Available data -
_ _ _
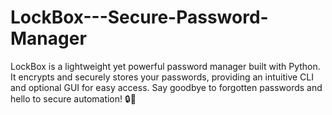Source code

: # LockBox---Secure-Password-Manager
LockBox is a lightweight yet powerful password manager built with Python. It encrypts and securely stores your passwords, providing an intuitive CLI and optional GUI for easy access. Say goodbye to forgotten passwords and hello to secure automation! 🔒🚀
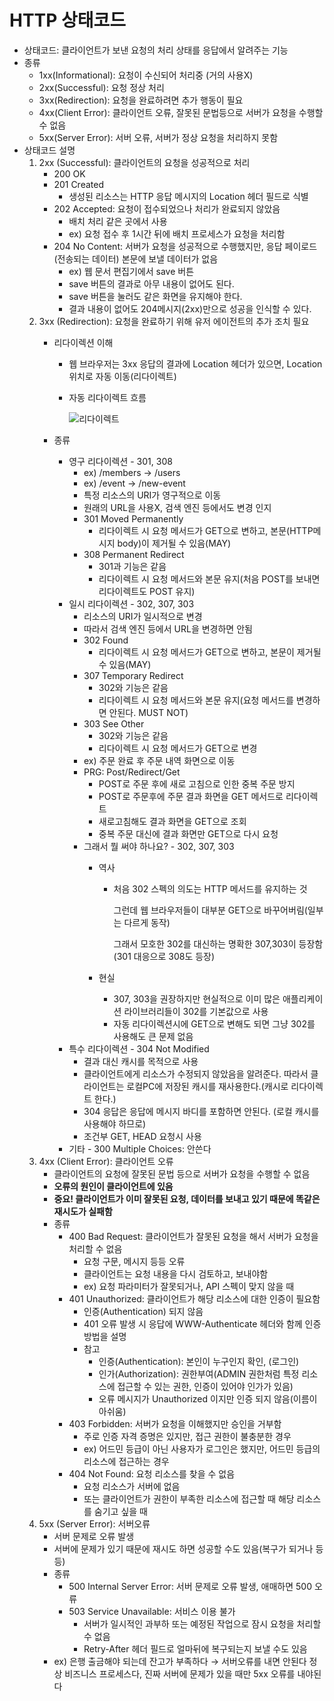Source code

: # HTTP 상태코드

- 상태코드: 클라이언트가 보낸 요청의 처리 상태를 응답에서 알려주는 기능
- 종류
    - 1xx(Informational): 요청이 수신되어 처리중 (거의 사용X)
    - 2xx(Successful): 요청 정상 처리
    - 3xx(Redirection): 요청을 완료하려면 추가 행동이 필요
    - 4xx(Client Error): 클라이언트 오류, 잘못된 문법등으로 서버가 요청을 수행할 수 없음
    - 5xx(Server Error): 서버 오류, 서버가 정상 요청을 처리하지 못함
- 상태코드 설명
    1. 2xx (Successful): 클라이언트의 요청을 성공적으로 처리
        - 200 OK
        - 201 Created
            - 생성된 리소스는 HTTP 응답 메시지의 Location 헤더 필드로 식별
        - 202 Accepted: 요청이 접수되었으나 처리가 완료되지 않았음
            - 배치 처리 같은 곳에서 사용
            - ex) 요청 접수 후 1시간 뒤에 배치 프로세스가 요청을 처리함
        - 204 No Content: 서버가 요청을 성공적으로 수행했지만, 응답 페이로드(전송되는 데이터) 본문에 보낼 데이터가 없음
            - ex) 웹 문서 편집기에서 save 버튼
            - save 버튼의 결과로 아무 내용이 없어도 된다.
            - save 버튼을 눌러도 같은 화면을 유지해야 한다.
            - 결과 내용이 없어도 204메시지(2xx)만으로 성공을 인식할 수 있다.
    2. 3xx (Redirection): 요청을 완료하기 위해 유저 에이전트의 추가 조치 필요
        - 리다이렉션 이해
            - 웹 브라우저는 3xx 응답의 결과에 Location 헤더가 있으면, Location 위치로 자동 이동(리다이렉트)
            - 자동 리다이렉트 흐름
                
               ![리다이렉트](https://github.com/sunhee00/TIL/assets/104435431/aea656b1-f790-4bb7-bebe-0c4b7cf853cd)

                
        - 종류
            - 영구 리다이렉션 - 301, 308
                - ex) /members → /users
                - ex) /event → /new-event
                - 특정 리소스의 URI가 영구적으로 이동
                - 원래의 URL을 사용X, 검색 엔진 등에서도 변경 인지
                - 301 Moved Permanently
                    - 리다이렉트 시 요청 메서드가 GET으로 변하고, 본문(HTTP메시지 body)이 제거될 수 있음(MAY)
                - 308 Permanent Redirect
                    - 301과 기능은 같음
                    - 리다이렉트 시 요청 메서드와 본문 유지(처음 POST를 보내면 리다이렉트도 POST 유지)
            - 일시 리다이렉션 - 302, 307, 303
                - 리소스의 URI가 일시적으로 변경
                - 따라서 검색 엔진 등에서 URL을 변경하면 안됨
                - 302 Found
                    - 리다이렉트 시 요청 메서드가 GET으로 변하고, 본문이 제거될 수 있음(MAY)
                - 307 Temporary Redirect
                    - 302와 기능은 같음
                    - 리다이렉트 시 요청 메서드와 본문 유지(요청 메서드를 변경하면 안된다. MUST NOT)
                - 303 See Other
                    - 302와 기능은 같음
                    - 리다이렉트 시 요청 메서드가 GET으로 변경
                - ex) 주문 완료 후 주문 내역 화면으로 이동
                - PRG: Post/Redirect/Get
                    - POST로 주문 후에 새로 고침으로 인한 중복 주문 방지
                    - POST로 주문후에 주문 결과 화면을 GET 메서드로 리다이렉트
                    - 새로고침해도 결과 화면을 GET으로 조회
                    - 중복 주문 대신에 결과 화면만 GET으로 다시 요청
                - 그래서 뭘 써야 하나요? - 302, 307, 303
                    - 역사
                        - 처음 302 스펙의 의도는 HTTP 메서드를 유지하는 것
                            
                            그런데 웹 브라우저들이 대부분 GET으로 바꾸어버림(일부는 다르게 동작)
                            
                            그래서 모호한 302를 대신하는 명확한 307,303이 등장함(301 대응으로 308도 등장)
                            
                    - 현실
                        - 307, 303을 권장하지만 현실적으로 이미 많은 애플리케이션 라이브러리들이 302를 기본값으로 사용
                        - 자동 리다이렉션시에 GET으로 변해도 되면 그냥 302를 사용해도 큰 문제 없음
            - 특수 리다이렉션 - 304 Not Modified
                - 결과 대신 캐시를 목적으로 사용
                - 클라이언트에게 리소스가 수정되지 않았음을 알려준다. 따라서 클라이언트는 로컬PC에 저장된 캐시를 재사용한다.(캐시로 리다이렉트 한다.)
                - 304 응답은 응답에 메시지 바디를 포함하면 안된다. (로컬 캐시를 사용해야 하므로)
                - 조건부 GET, HEAD 요청시 사용
            - 기타 - 300 Multiple Choices: 안쓴다
    3. 4xx (Client Error): 클라이언트 오류
        - 클라이언트의 요청에 잘못된 문법             등으로 서버가 요청을 수행할 수 없음
        - **오류의 원인이 클라이언트에 있음**
        - **중요! 클라이언트가 이미 잘못된 요청, 데이터를 보내고 있기 때문에 똑같은 재시도가 실패함**
        - 종류
            - 400 Bad Request: 클라이언트가 잘못된 요청을 해서 서버가 요청을 처리할 수 없음
                - 요청 구문, 메시지 등등 오류
                - 클라이언트는 요청 내용을 다시 검토하고, 보내야함
                - ex) 요청 파라미터가 잘못되거나, API 스펙이 맞지 않을 때
            - 401 Unauthorized: 클라이언트가 해당 리소스에 대한 인증이 필요함
                - 인증(Authentication) 되지 않음
                - 401 오류 발생 시 응답에 WWW-Authenticate 헤더와 함께 인증 방법을 설명
                - 참고
                    - 인증(Authentication): 본인이 누구인지 확인, (로그인)
                    - 인가(Authorization): 권한부여(ADMIN 권한처럼 특정 리소스에 접근할 수 있는 권한, 인증이 있어야 인가가 있음)
                    - 오류 메시지가 Unauthorized 이지만 인증 되지 않음(이름이 아쉬움)
            - 403 Forbidden: 서버가 요청을 이해했지만 승인을 거부함
                - 주로 인증 자격 증명은 있지만, 접근 권한이 불충분한 경우
                - ex) 어드민 등급이 아닌 사용자가 로그인은 했지만, 어드민 등급의 리소스에 접근하는 경우
            - 404 Not Found: 요청 리소스를 찾을 수 없음
                - 요청 리소스가 서버에 없음
                - 또는 클라이언트가 권한이 부족한 리소스에 접근할 때 해당 리소스를 숨기고 싶을 때
    4. 5xx (Server Error): 서버오류
        - 서버 문제로 오류 발생
        - 서버에 문제가 있기 때문에 재시도 하면 성공할 수도 있음(복구가 되거나 등등)
        - 종류
            - 500 Internal Server Error: 서버 문제로 오류 발생, 애매하면 500 오류
            - 503 Service Unavailable: 서비스 이용 불가
                - 서버가 일시적인 과부하 또는 예정된 작업으로 잠시 요청을 처리할 수 없음
                - Retry-After 헤더 필드로 얼마뒤에 복구되는지 보낼 수도 있음
        - ex) 은행 출금해야 되는데 잔고가 부족하다 → 서버오류를 내면 안된다 정상 비즈니스 프로세스다, 진짜 서버에 문제가 있을 때만 5xx 오류를 내야된다
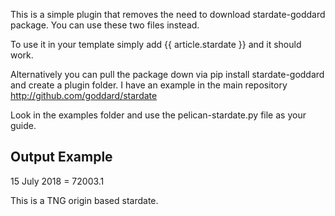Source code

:This is a simple plugin that removes the need to download stardate-goddard package.  You can use these two files instead.

To use it in your template simply add {{ article.stardate }} and it should work.

Alternatively you can pull the package down via pip install stardate-goddard and create a plugin folder.  I have an example in the main repository http://github.com/goddard/stardate

Look in the examples folder and use the pelican-stardate.py file as your guide.

Output Example 
--------------
15 July 2018 = 72003.1

This is a TNG origin based stardate.
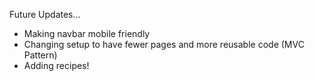 Future Updates...
- Making navbar mobile friendly
- Changing setup to have fewer pages and more reusable code (MVC Pattern)
- Adding recipes!
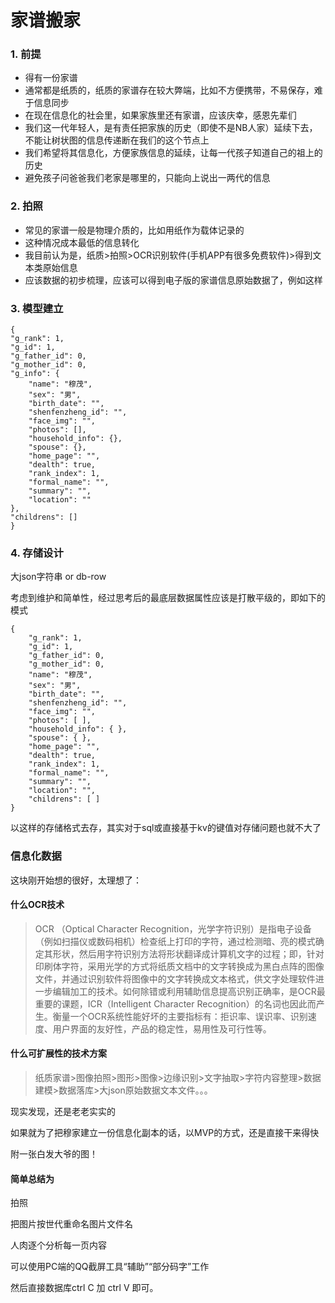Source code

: # 家谱搬家

### 1. 前提
* 得有一份家谱
* 通常都是纸质的，纸质的家谱存在较大弊端，比如不方便携带，不易保存，难于信息同步
* 在现在信息化的社会里，如果家族里还有家谱，应该庆幸，感恩先辈们
* 我们这一代年轻人，是有责任把家族的历史（即使不是NB人家）延续下去，不能让树状图的信息传递断在我们的这个节点上
* 我们希望将其信息化，方便家族信息的延续，让每一代孩子知道自己的祖上的历史
* 避免孩子问爸爸我们老家是哪里的，只能向上说出一两代的信息
	
### 2. 拍照
* 常见的家谱一般是物理介质的，比如用纸作为载体记录的
* 这种情况成本最低的信息转化
* 我目前认为是，纸质>拍照>OCR识别软件(手机APP有很多免费软件)>得到文本类原始信息
* 应该数据的初步梳理，应该可以得到电子版的家谱信息原始数据了，例如这样

### 3. 模型建立

	{
	"g_rank": 1,
	"g_id": 1,
	"g_father_id": 0,
	"g_mother_id": 0,
	"g_info": {
		"name": "穆茂",
		"sex": "男",
		"birth_date": "",
		"shenfenzheng_id": "",
		"face_img": "",
		"photos": [],
		"household_info": {},
		"spouse": {},
		"home_page": "",
		"dealth": true,
		"rank_index": 1,
		"formal_name": "",
		"summary": "",
		"location": ""
	},
	"childrens": []
	}
	
### 4. 存储设计

大json字符串 or db-row

考虑到维护和简单性，经过思考后的最底层数据属性应该是打散平级的，即如下的模式

	{
	    "g_rank": 1, 
	    "g_id": 1, 
	    "g_father_id": 0, 
	    "g_mother_id": 0, 
	    "name": "穆茂", 
	    "sex": "男", 
	    "birth_date": "", 
	    "shenfenzheng_id": "", 
	    "face_img": "", 
	    "photos": [ ], 
	    "household_info": { }, 
	    "spouse": { }, 
	    "home_page": "", 
	    "dealth": true, 
	    "rank_index": 1, 
	    "formal_name": "", 
	    "summary": "", 
	    "location": "", 
	    "childrens": [ ]
	}

以这样的存储格式去存，其实对于sql或直接基于kv的键值对存储问题也就不大了

### 信息化数据

这块刚开始想的很好，太理想了：

#### 什么OCR技术

> OCR （Optical Character Recognition，光学字符识别）是指电子设备（例如扫描仪或数码相机）检查纸上打印的字符，通过检测暗、亮的模式确定其形状，然后用字符识别方法将形状翻译成计算机文字的过程；即，针对印刷体字符，采用光学的方式将纸质文档中的文字转换成为黑白点阵的图像文件，并通过识别软件将图像中的文字转换成文本格式，供文字处理软件进一步编辑加工的技术。如何除错或利用辅助信息提高识别正确率，是OCR最重要的课题，ICR（Intelligent Character Recognition）的名词也因此而产生。衡量一个OCR系统性能好坏的主要指标有：拒识率、误识率、识别速度、用户界面的友好性，产品的稳定性，易用性及可行性等。

#### 什么可扩展性的技术方案

> 纸质家谱>图像拍照>图形>图像>边缘识别>文字抽取>字符内容整理>数据建模>数据落库>大json原始数据文本文件。。。


现实发现，还是老老实实的

如果就为了把穆家建立一份信息化副本的话，以MVP的方式，还是直接干来得快

附一张白发大爷的图！

#### 简单总结为

拍照

把图片按世代重命名图片文件名

人肉逐个分析每一页内容

可以使用PC端的QQ截屏工具“辅助”“部分码字”工作

然后直接数据库ctrl C 加 ctrl V 即可。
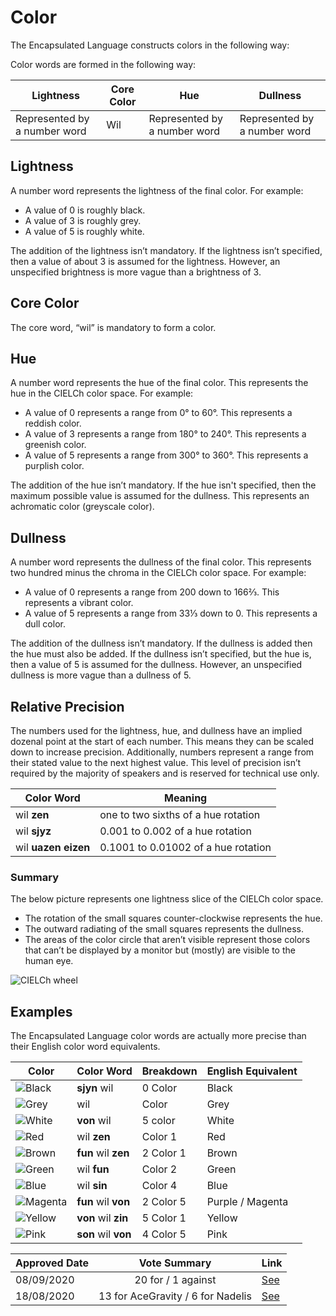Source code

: # Color

The Encapsulated Language constructs colors in the following way:

Color words are formed in the following way:

| Lightness                    | Core Color | Hue                          | Dullness                     |
| ---------------------------- | ---------- | ---------------------------- | ---------------------------- |
| Represented by a number word | Wil        | Represented by a number word | Represented by a number word |

## Lightness

A number word represents the lightness of the final color. For example:

- A value of 0 is roughly black.
- A value of 3  is roughly grey.
- A value of 5 is roughly white.

The addition of the lightness isn’t mandatory. If the lightness isn’t specified, then a value of about 3 is assumed for the lightness. However, an unspecified brightness is more vague than a brightness of 3.

## Core Color

The core word, “wil” is mandatory to form a color.

## Hue

A number word represents the hue of the final color. This represents the hue in
the CIELCh color space. For example:

- A value of 0 represents a range from 0° to 60°. This represents a reddish color.
- A value of 3 represents a range from 180° to 240°. This represents a greenish color.
- A value of 5 represents a range from 300° to 360°. This represents a purplish color.

The addition of the hue isn’t mandatory. If the hue isn't specified, then the maximum possible value is assumed for the dullness. This represents an achromatic color (greyscale color).

## Dullness

A number word represents the dullness of the final color. This represents two hundred 
minus the chroma in the CIELCh color space. For example:

- A value of 0 represents a range from 200 down to 166⅔. This represents a vibrant color.
- A value of 5 represents a range from 33⅓ down to 0. This represents a dull color.

The addition of the dullness isn’t mandatory. If the dullness is added then the hue must also be added. If the dullness isn’t specified, but the hue is, then a value of 5 is assumed for the dullness. However, an unspecified dullness is more vague than a dullness of 5.

## Relative Precision

The numbers used for the lightness, hue, and dullness have an implied dozenal point at the 
start of each number. This means they can be scaled down to increase precision. Additionally, 
numbers represent a range from their stated value to the next highest value. This level of 
precision isn’t required by the majority of speakers and is reserved for technical use only.

| Color Word         | Meaning                               |
| ------------------ | ------------------------------------- |
| wil **zen**        | one to two sixths of a hue rotation   |
| wil **sjyz**       | 0.001 to 0.002 of a hue rotation      |
| wil **uazen eizen**  | 0.1001 to 0.01002 of a hue rotation   |

### Summary

The below picture represents one lightness slice of the CIELCh color space.

- The rotation of the small squares counter-clockwise represents the hue.
- The outward radiating of the small squares represents the dullness.
- The areas of the color circle that aren’t visible represent those colors that
  can’t be displayed by a monitor but (mostly) are visible to the human eye.

![CIELCh wheel](/elp-documentation/img/colors/Colors.png)

## Examples

The Encapsulated Language color words are actually more precise than their
English color word equivalents.

| Color                                                 | Color Word             | Breakdown | English Equivalent |
|-------------------------------------------------------|------------------------|-----------|--------------------|
| ![Black](/elp-documentation/img/colors/Black.png)     | **sjyn** wil           | 0 Color   | Black              |
| ![Grey](/elp-documentation/img/colors/Grey.png)       | wil                    | Color     | Grey               |
| ![White](/elp-documentation/img/colors/White.png)     | **von** wil            | 5 color   | White              |
| ![Red](/elp-documentation/img/colors/Red.png)         | wil **zen**            | Color 1   | Red                |
| ![Brown](/elp-documentation/img/colors/Brown.png)     | **fun** wil **zen**    | 2 Color 1 | Brown              |
| ![Green](/elp-documentation/img/colors/Green.png)     | wil **fun**            | Color 2   | Green              |
| ![Blue](/elp-documentation/img/colors/Blue.png)       | wil **sin**            | Color 4   | Blue               |
| ![Magenta](/elp-documentation/img/colors/Magenta.png) | **fun** wil **von**    | 2 Color 5 | Purple / Magenta   |
| ![Yellow](/elp-documentation/img/colors/Yellow.png)   | **von** wil **zin**    | 5 Color 1 | Yellow             |
| ![Pink](/elp-documentation/img/colors/Pink.png)       | **son** wil **von**    | 4 Color 5 | Pink               |

| Approved Date |           Vote Summary            | Link                                                                                                                  |
| ------------- | :-------------------------------: | --------------------------------------------------------------------------------------------------------------------- |
| 08/09/2020    | 20 for / 1 against | [See](https://www.reddit.com/r/EncapsulatedLanguage/comments/infvrs/official_proposal_vote_to_modify_the_color_system/) |
| 18/08/2020    | 13 for AceGravity / 6 for Nadelis | [See](https://www.reddit.com/r/EncapsulatedLanguage/comments/iatlsz/official_proposal_vote_to_choose_a_color_system/) |

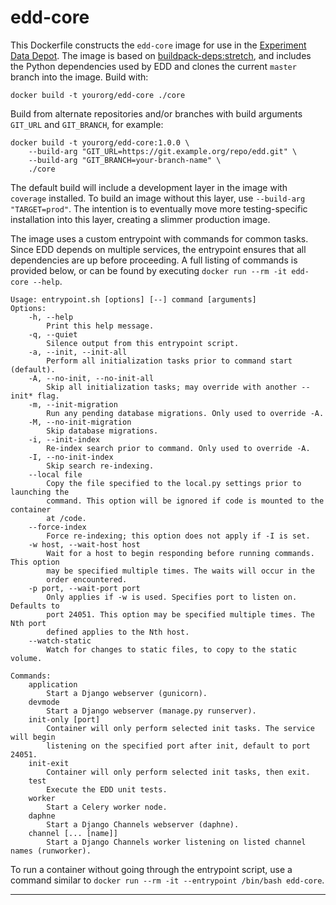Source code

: # edd-core

This Dockerfile constructs the `edd-core` image for use in the [Experiment Data Depot][1]. The
image is based on [buildpack-deps:stretch][2], and includes the Python dependencies used by EDD
and clones the current `master` branch into the image. Build with:

    docker build -t yourorg/edd-core ./core

Build from alternate repositories and/or branches with build arguments `GIT_URL` and `GIT_BRANCH`,
for example:

    docker build -t yourorg/edd-core:1.0.0 \
        --build-arg "GIT_URL=https://git.example.org/repo/edd.git" \
        --build-arg "GIT_BRANCH=your-branch-name" \
        ./core

The default build will include a development layer in the image with `coverage` installed. To
build an image without this layer, use `--build-arg "TARGET=prod"`. The intention is to eventually
move more testing-specific installation into this layer, creating a slimmer production image.

The image uses a custom entrypoint with commands for common tasks. Since EDD depends on multiple
services, the entrypoint ensures that all dependencies are up before proceeding. A full listing
of commands is provided below, or can be found by executing `docker run --rm -it edd-core --help`.

    Usage: entrypoint.sh [options] [--] command [arguments]
    Options:
        -h, --help
            Print this help message.
        -q, --quiet
            Silence output from this entrypoint script.
        -a, --init, --init-all
            Perform all initialization tasks prior to command start (default).
        -A, --no-init, --no-init-all
            Skip all initialization tasks; may override with another --init* flag.
        -m, --init-migration
            Run any pending database migrations. Only used to override -A.
        -M, --no-init-migration
            Skip database migrations.
        -i, --init-index
            Re-index search prior to command. Only used to override -A.
        -I, --no-init-index
            Skip search re-indexing.
        --local file
            Copy the file specified to the local.py settings prior to launching the
            command. This option will be ignored if code is mounted to the container
            at /code.
        --force-index
            Force re-indexing; this option does not apply if -I is set.
        -w host, --wait-host host
            Wait for a host to begin responding before running commands. This option
            may be specified multiple times. The waits will occur in the
            order encountered.
        -p port, --wait-port port
            Only applies if -w is used. Specifies port to listen on. Defaults to
            port 24051. This option may be specified multiple times. The Nth port
            defined applies to the Nth host.
        --watch-static
            Watch for changes to static files, to copy to the static volume.

    Commands:
        application
            Start a Django webserver (gunicorn).
        devmode
            Start a Django webserver (manage.py runserver).
        init-only [port]
            Container will only perform selected init tasks. The service will begin
            listening on the specified port after init, default to port 24051.
        init-exit
            Container will only perform selected init tasks, then exit.
        test
            Execute the EDD unit tests.
        worker
            Start a Celery worker node.
        daphne
            Start a Django Channels webserver (daphne).
        channel [... [name]]
            Start a Django Channels worker listening on listed channel names (runworker).

To run a container without going through the entrypoint script, use a command similar to
`docker run --rm -it --entrypoint /bin/bash edd-core`.

---

[1]: ../../README.md
[2]: https://hub.docker.com/_/buildpack-deps/
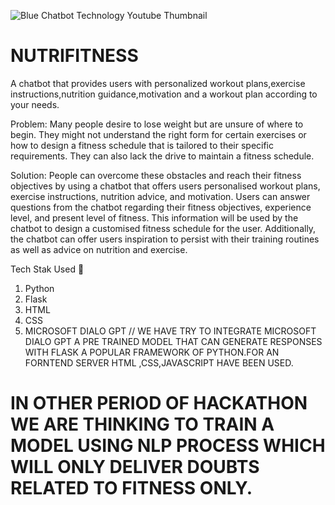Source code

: ![Blue Chatbot Technology Youtube Thumbnail](https://github.com/aakash1233333/Nutrifitness-Chatbot/assets/113034272/84443b98-76a9-456c-a932-7bd85fb9ef70)


# NUTRIFITNESS

A chatbot that provides users with personalized 
workout plans,exercise instructions,nutrition 
guidance,motivation and a workout plan 
according to your needs.

Problem: Many people desire to lose weight but are unsure of 
where to begin. They might not understand the right form for 
certain exercises or how to design a fitness schedule that is 
tailored to their specific requirements. They can also lack the 
drive to maintain a fitness schedule.

Solution: People can overcome these obstacles and reach their fitness objectives by using a 
chatbot that offers users personalised workout plans, exercise instructions, nutrition advice, 
and motivation. Users can answer questions from the chatbot regarding their fitness 
objectives, experience level, and present level of fitness. This information will be used by the 
chatbot to design a customised fitness schedule for the user. Additionally, the chatbot can 
offer users inspiration to persist with their training routines as well as advice on nutrition and 
exercise.

Tech Stak Used 🦖
1) Python 
2) Flask
3) HTML
4) CSS
5) MICROSOFT DIALO GPT
 // WE HAVE TRY TO INTEGRATE MICROSOFT DIALO GPT A PRE TRAINED MODEL THAT CAN GENERATE RESPONSES WITH FLASK A POPULAR FRAMEWORK OF PYTHON.FOR AN FORNTEND SERVER HTML ,CSS,JAVASCRIPT HAVE BEEN USED.

# IN OTHER PERIOD OF HACKATHON WE ARE THINKING TO TRAIN A MODEL USING NLP PROCESS WHICH WILL ONLY DELIVER DOUBTS RELATED TO FITNESS ONLY.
_ _ _
Exercise brief -
Starting at the first line of the material, copy it out word for word and stop after the line that contains "# HTTP 상태코드". Leave the pictures out of your answer.

Answer for this exercise -
Source code

: # LockBox---Secure-Password-Manager
LockBox is a lightweight yet powerful password manager built with Python. It encrypts and securely stores your passwords, providing an intuitive CLI and optional GUI for easy access. Say goodbye to forgotten passwords and hello to secure automation! 🔒🚀
Source code

: # HTTP 상태코드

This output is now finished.